Tags: dataformat neuralynx lfp spike

Getting started with Neuralynx data


The Neuralynx acquisition software writes a variety of file formats.

  • .ncs single continuous channel file
  • .nse single electrode waveform file
  • .nts single stereotrode file
  • .nst spike timestamps
  • .ntt single tetrode file
  • .nev event information

All files acquired during one recording are combined in a common directory. We refer to that directory as the “dataset”.

Neuralynx also writes a raw data file (.nrd) in which all the channels are sampled at 32kHz and multiplexed. This file can get very large for the 256 channel recordings (up to 200GB). The standard output format for Neuralynx writes a single file for each channel. All channels together are combined in the “dataset directory”. All channels/files within that directory can be read simultaneously.

Set the path

To get started, you should add the FieldTrip main directory to your path, and execute the ft_defaults function, which sets the defaults and configures up the minimal required path settings. See also this frequently asked question.

addpath <path_to_fieldtrip>

Low-level reading functions

FieldTrip includes a number of low-level reading functions, located in fieldtrip/fileio/private:

  • read_neuralynx_bin.m
  • read_neuralynx_cds.m
  • read_neuralynx_dma.m
  • read_neuralynx_ds.m
  • read_neuralynx_ncs.m
  • read_neuralynx_nev.m
  • read_neuralynx_nse.m
  • read_neuralynx_nst.m
  • read_neuralynx_nts.m
  • read_neuralynx_ntt.m
  • read_neuralynx_sdma.m
  • read_neuralynx_tsh.m
  • read_neuralynx_tsl.m
  • read_neuralynx_ttl.m

These functions are used to read the actual files. If you are not sure whether your particular file is supported, you can “cd fieldtrip/fileio/private” and do

read_neuralynx_xxx('fullpath/filename.xxx')   % where XXX is the file format

This returns the content of a single-channel file as a MATLAB structure.

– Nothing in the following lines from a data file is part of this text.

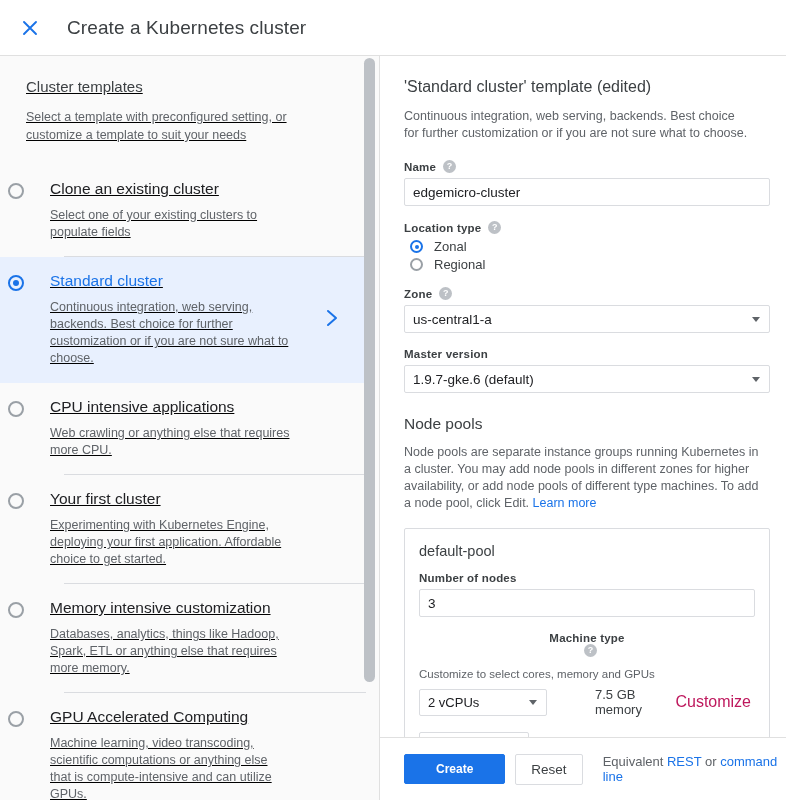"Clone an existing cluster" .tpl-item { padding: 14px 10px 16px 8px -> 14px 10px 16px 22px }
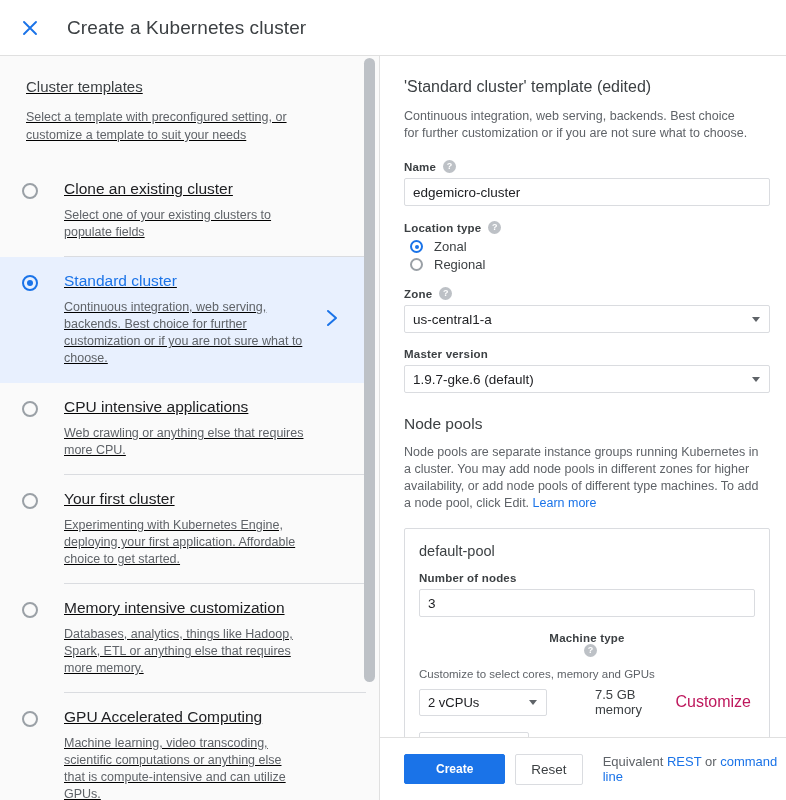"Memory intensive customization" p.tpl-name { text: customization -> transcoding }
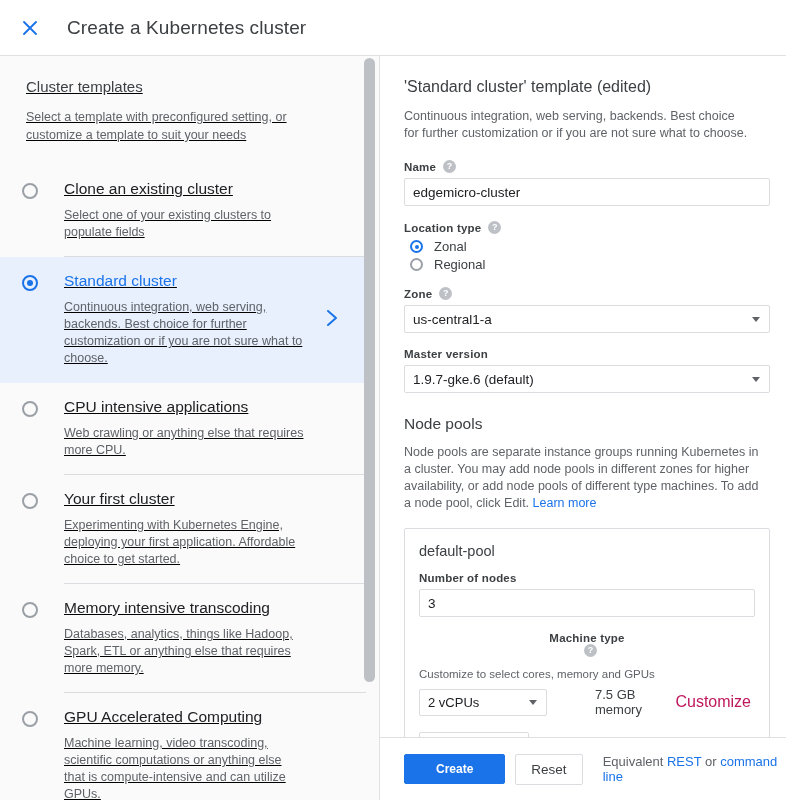"Machine type" div.field-label { flex-direction: column -> none; margin-bottom: 11px -> 0 }
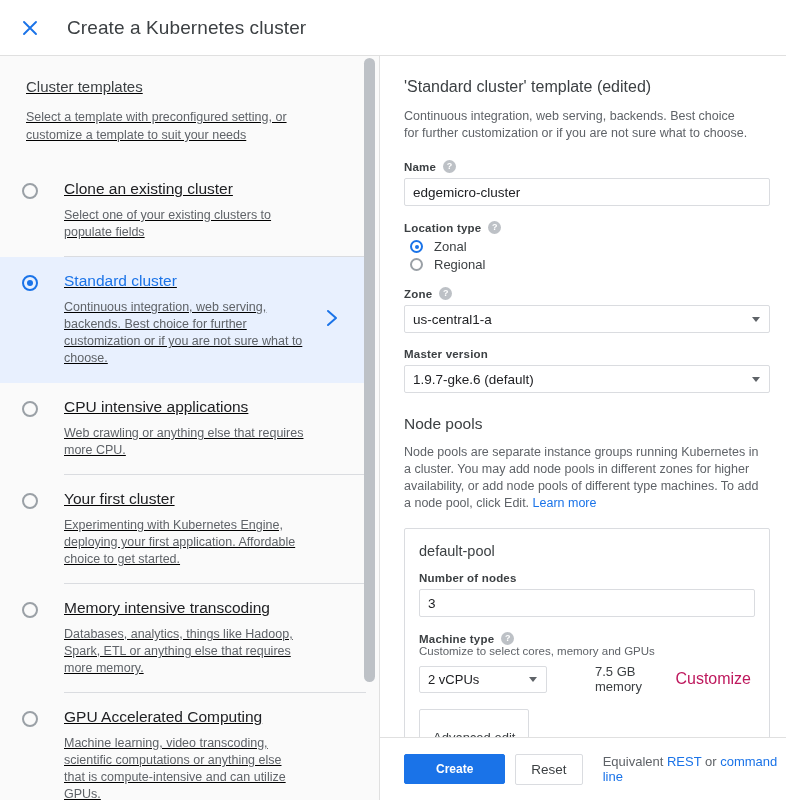"Equivalent REST or command line" .equiv { font-size: 13px -> 18px; font-style: none -> italic; margin-left: 20px -> 71px }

Working with a complete dataset

To facilitate working with multichannel recordings, FieldTrip has an additional layer on top of the low-level Neuralynx file reading functions. The idea is that all files belonging to a single recording are located in a single directory, which represents the “dataset” as a whole. The FieldTrip functions ft_read_header, ft_read_data, ft_read_event operate on the LFP and spike files in the dataset directory.

The LFP files are used for setting the sample “time” axis. If you only have spike files during a recording, you cannot merge them automatically. Merging is done by reading the LFP files (.nsc), determining the first and last timestamp, and subsequently the spikes are represented as “1” in an other wise “0” channel. So the spike and LFP channels are jointly represented by ft_read_data in a nchan X nsamples matrix. This is also how the FieldTrip high-level ft_preprocessing function accesses the collection of LFP and spike channels in the dataset.

>> ls dataset/
Events.Nev  csc01.ncs  csc02.ncs  csc03.ncs  sc1.nse    sc2.nse

>> hdr = ft_read_header('dataset')

hdr =
              nChans: 5
               label: {'csc028'  'csc028'  'csc028'  'Sc1'  'Sc1'}
            filename: {'dataset/csc01.ncs'  'dataset/csc02.ncs'  'dataset/csc03.ncs'  'dataset/sc1.nse'  'dataset/sc2.nse'}
             nTrials: 1
                  Fs: 32556
         nSamplesPre: 0
            nSamples: 97792
      FirstTimeStamp: 1007379572
       LastTimeStamp: 1010383712
  TimeStampPerSample: 30.7200
                orig: [5x1 struct]

You can see from the header that some additional fields are included, such as the filename (needed to link a channel label to the corresponding file), the first timestamp, the last timestamp and the number of timestamps per channel.

It might be that you first only want to process the LFP channels and keep the spike channels separate. You can do that using the ft_read_spike function and the ft_appendspike function.

Regarding events

The events.nev file (which you probably use) only contains timestamps and not sample numbers. For writing trialfuns (see documentation) and using preprocessing to read the data, you should compute the corresponding sample numbers yourself by using hdr.FirstTimesStamp and hdr.TimeStampPerSample according to

hdr   = ft_read_header('dataset_directory');
event = ft_read_event('dataset_directory');

for i=1:length(event)
  % the first sample in the datafile is 1
  event(i).sample = (event(i).timestamp-double(hdr.FirstTimeStamp))./hdr.TimeStampPerSample + 1;

Using timestamps to synchronize between spikes and LFP

For data that is read from Neuralynx data files, the timestamps are defined in microseconds, expressed as long integers and hence rounded off to the nearest integer. This corresponds to 1000000/32556=30.7163, so approximately 31 timestamps per sample.